• **EXERCISE**: Leaving all pictures aside, write out the records below precisely as given.

-- Opening Marker --

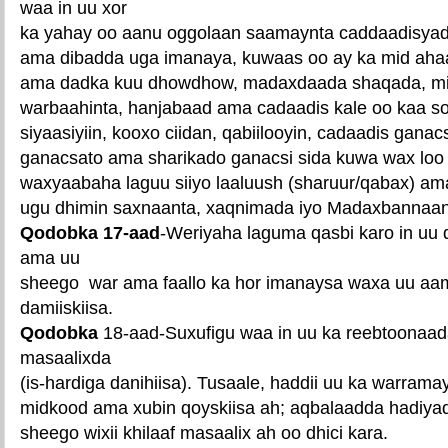
waa in uu xor
ka yahay oo aanu oggolaan saamaynta caddaadisyad
ama dibadda uga imanaya, kuwaas oo ay ka mid ahaan
ama dadka kuu dhowdhow, madaxdaada shaqada, milk
warbaahinta, hanjabaad ama cadaadis kale oo kaa 
siyaasiyiin, kooxo ciidan, qabiilooyin, cadaadis gan
ganacsato ama sharikado ganacsi sida kuwa wax loo 
waxyaabaha laguu siiyo laaluush (sharuur/qabax) am
ugu dhimin saxnaanta, xaqnimada iyo Madaxbannaan
Qodobka 17-aad
-Weriyaha laguma qasbi karo in uu
ama uu
sheego war ama faallo ka hor imanaysa waxa uu a
damiiskiisa.
Qodobka
18-aad-Suxufigu waa in uu ka reebtoonaad
masaalixda
(is-hardiga danihiisa). Tusaale, haddii uu ka warrama
midkood ama xubin qoyskiisa ah; aqbalaadda hadiyad
sheego wixii khilaaf masaalix ah oo dhici kara.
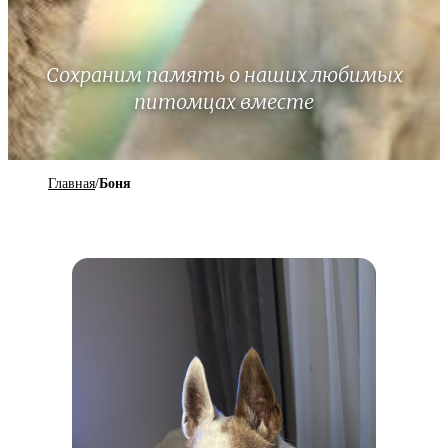
Сохраним память о наших любимых
питомцах вместе
Главная
/
Боня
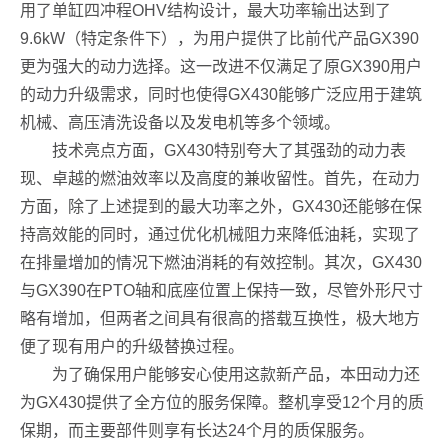
用了单缸四冲程OHV结构设计，最大功率输出达到了
9.6kW（特定条件下），为用户提供了比前代产品GX390
更为强大的动力选择。这一改进不仅满足了原GX390用户
的动力升级需求，同时也使得GX430能够广泛应用于建筑
机械、高压清洗设备以及发电机等多个领域。
技术亮点方面，GX430特别夸大了其强劲的动力表
现、卓越的燃油效率以及高度的兼收留性。首先，在动力
方面，除了上述提到的最大功率之外，GX430还能够在保
持高效能的同时，通过优化机械阻力来降低油耗，实现了
在排量增加的情况下燃油消耗的有效控制。其次，GX430
与GX390在PTO轴和底座位置上保持一致，尽管外形尺寸
略有增加，但两者之间具有很高的搭载互换性，极大地方
便了现有用户的升级替换过程。
为了确保用户能够安心使用这款新产品，本田动力还
为GX430提供了全方位的服务保障。整机享受12个月的质
保期，而主要部件则享有长达24个月的质保服务。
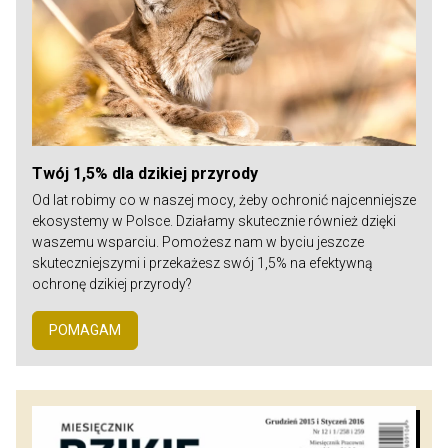
Twój 1,5% dla dzikiej przyrody
Od lat robimy co w naszej mocy, żeby ochronić najcenniejsze
ekosystemy w Polsce. Działamy skutecznie również dzięki
waszemu wsparciu. Pomożesz nam w byciu jeszcze
skuteczniejszymi i przekażesz swój 1,5% na efektywną
ochronę dzikiej przyrody?
POMAGAM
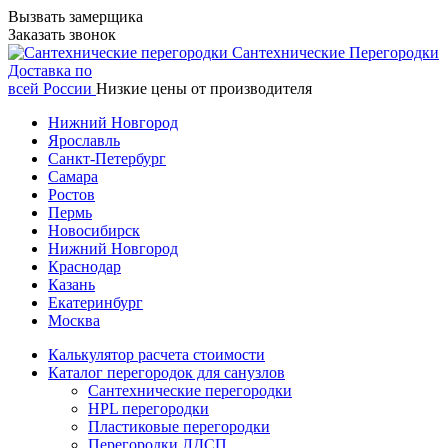
Вызвать замерщика
Заказать звонок
Сантехнические
Перегородки
Доставка по
всей России
Низкие цены от производителя
Нижний Новгород
Ярославль
Санкт-Петербург
Самара
Ростов
Пермь
Новосибирск
Нижний Новгород
Краснодар
Казань
Екатеринбург
Москва
Калькулятор расчета стоимости
Каталог перегородок для санузлов
Сантехнические перегородки
HPL перегородки
Пластиковые перегородки
Перегородки ЛДСП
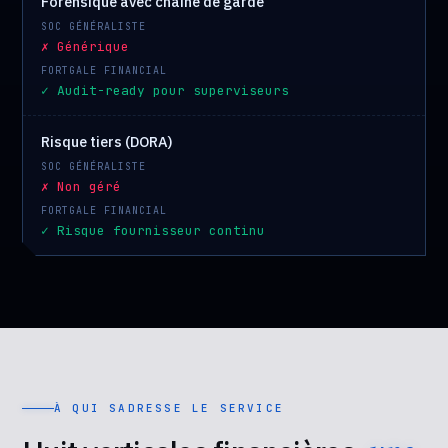
Forensique avec chaîne de garde
✗ Générique
✓ Audit-ready pour superviseurs
Risque tiers (DORA)
✗ Non géré
✓ Risque fournisseur continu
À QUI SADRESSE LE SERVICE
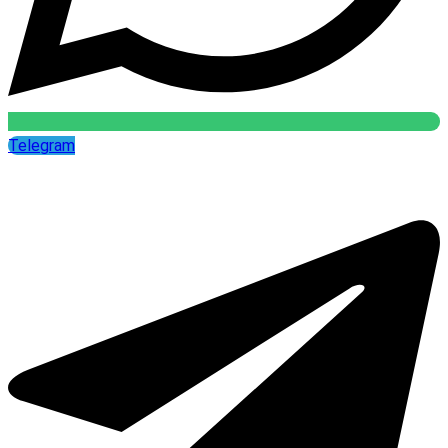
Telegram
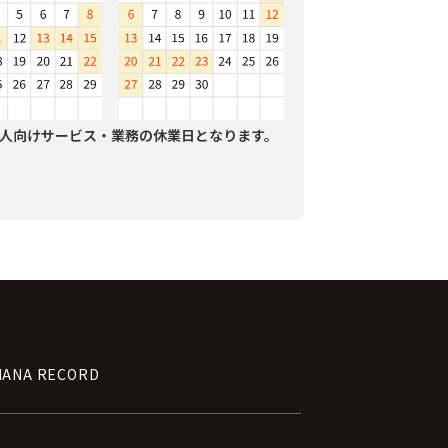
人向けサービス・業務の休業日となります。
NANA RECORD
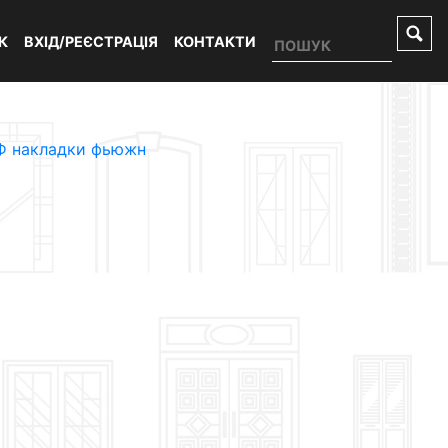
К
ВХІД/РЕЄСТРАЦІЯ
КОНТАКТИ
 накладки фьюжн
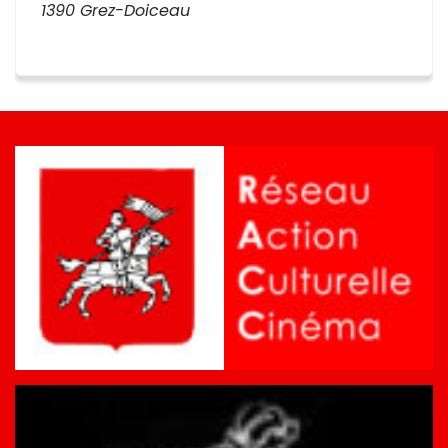
1390 Grez-Doiceau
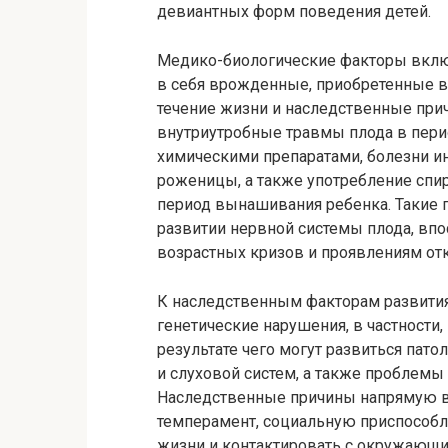
девиантных форм поведения детей.
Медико-биологические факторы вкл
в себя врожденные, приобретенные в
течение жизни и наследственные при
внутриутробные травмы плода в перио
химическими препаратами, болезни и
роженицы, а также употребление спир
период вынашивания ребенка. Такие 
развитии нервной системы плода, вп
возрастных кризов и проявлениям от
К наследственным факторам развития
генетические нарушения, в частности,
результате чего могут развиться пат
и слуховой систем, а также проблемы
Наследственные причины напрямую в
темперамент, социальную приспособл
жизни и контактировать с окружающи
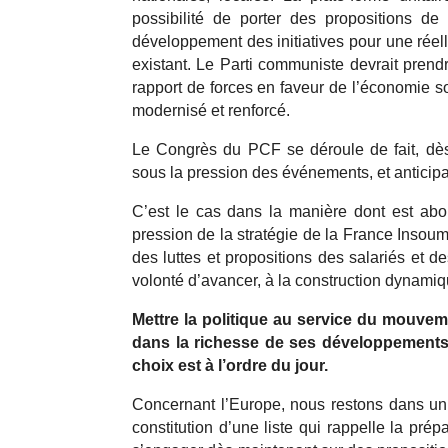
possibilité de porter des propositions d
développement des initiatives pour une réell
existant. Le Parti communiste devrait prendr
rapport de forces en faveur de l’économie so
modernisé et renforcé.
Le Congrès du PCF se déroule de fait, dès 
sous la pression des événements, et anticip
C’est le cas dans la manière dont est ab
pression de la stratégie de la France Insoum
des luttes et propositions des salariés et de
volonté d’avancer, à la construction dynamiq
Mettre la politique au service du mouveme
dans la richesse de ses développements,
choix est à l’ordre du jour.
Concernant l’Europe, nous restons dans un d
constitution d’une liste qui rappelle la prép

-- Closing Marker --

• **YOUR SOLUTION**:
waa in uu xor
ka yahay oo aanu oggolaan saamaynta caddaadisyad
ama dibadda uga imanaya, kuwaas oo ay ka mid ahaan
ama dadka kuu dhowdhow, madaxdaada shaqada, milk
warbaahinta, hanjabaad ama cadaadis kale oo kaa 
siyaasiyiin, kooxo ciidan, qabiilooyin, cadaadis gan
ganacsato ama sharikado ganacsi sida kuwa wax loo 
waxyaabaha laguu siiyo laaluush (sharuur/qabax) am
ugu dhimin saxnaanta, xaqnimada iyo Madaxbannaan
Qodobka 17-aad
-Weriyaha laguma qasbi karo in uu
ama uu
sheego war ama faallo ka hor imanaysa waxa uu a
damiiskiisa.
Qodobka
18-aad-Suxufigu waa in uu ka reebtoonaad
masaalixda
(is-hardiga danihiisa). Tusaale, haddii uu ka warrama
midkood ama xubin qoyskiisa ah; aqbalaadda hadiyad
sheego wixii khilaaf masaalix ah oo dhici kara.
Сохраним память о наших любимых
питомцах вместе
Главная
/
Боня
用了单缸四冲程OHV结构设计，最大功率输出达到了
9.6kW（特定条件下），为用户提供了比前代产品GX390
更为强大的动力选择。这一改进不仅满足了原GX390用户
的动力升级需求，同时也使得GX430能够广泛应用于建筑
机械、高压清洗设备以及发电机等多个领域。
技术亮点方面，GX430特别夸大了其强劲的动力表
现、卓越的燃油效率以及高度的兼收留性。首先，在动力
方面，除了上述提到的最大功率之外，GX430还能够在保
持高效能的同时，通过优化机械阻力来降低油耗，实现了
在排量增加的情况下燃油消耗的有效控制。其次，GX430
与GX390在PTO轴和底座位置上保持一致，尽管外形尺寸
略有增加，但两者之间具有很高的搭载互换性，极大地方
便了现有用户的升级替换过程。
为了确保用户能够安心使用这款新产品，本田动力还
为GX430提供了全方位的服务保障。整机享受12个月的质
保期，而主要部件则享有长达24个月的质保服务。
Twój 1,5% dla dzikiej przyrody
Od lat robimy co w naszej mocy, żeby ochronić najcenniejsze
ekosystemy w Polsce. Działamy skutecznie również dzięki
waszemu wsparciu. Pomożesz nam w byciu jeszcze
skuteczniejszymi i przekażesz swój 1,5% na efektywną
ochronę dzikiej przyrody?
POMAGAM
Вызвать замерщика
Заказать звонок
Сантехнические
Перегородки
Доставка по
всей России
Низкие цены от производителя
Нижний Новгород
Ярославль
Санкт-Петербург
Самара
Ростов
Пермь
Новосибирск
Нижний Новгород
Краснодар
Казань
Екатеринбург
Москва
Калькулятор расчета стоимости
Каталог перегородок для санузлов
Сантехнические перегородки
HPL перегородки
Пластиковые перегородки
Перегородки ЛДСП
Forensique avec chaîne de garde
✗ Générique
✓ Audit-ready pour superviseurs
Risque tiers (DORA)
✗ Non géré
✓ Risque fournisseur continu
À QUI SADRESSE LE SERVICE
Telegram
人向けサービス・業務の休業日となります。
NANA RECORD
К
ВХІД/РЕЄСТРАЦІЯ
КОНТАКТИ
 накладки фьюжн
1390 Grez-Doiceau
девиантных форм поведения детей.
Медико-биологические факторы вкл
в себя врожденные, приобретенные в
течение жизни и наследственные при
внутриутробные травмы плода в перио
химическими препаратами, болезни и
роженицы, а также употребление спир
период вынашивания ребенка. Такие 
развитии нервной системы плода, вп
возрастных кризов и проявлениям от
К наследственным факторам развития
генетические нарушения, в частности,
результате чего могут развиться пат
и слуховой систем, а также проблемы
Наследственные причины напрямую в
темперамент, социальную приспособл
жизни и контактировать с окружающи
possibilité de porter des propositions d
développement des initiatives pour une réell
existant. Le Parti communiste devrait prendr
rapport de forces en faveur de l’économie so
modernisé et renforcé.
Le Congrès du PCF se déroule de fait, dès 
sous la pression des événements, et anticip
C’est le cas dans la manière dont est ab
pression de la stratégie de la France Insoum
des luttes et propositions des salariés et de
volonté d’avancer, à la construction dynamiq
Mettre la politique au service du mouveme
dans la richesse de ses développements,
choix est à l’ordre du jour.
Concernant l’Europe, nous restons dans un d
constitution d’une liste qui rappelle la prép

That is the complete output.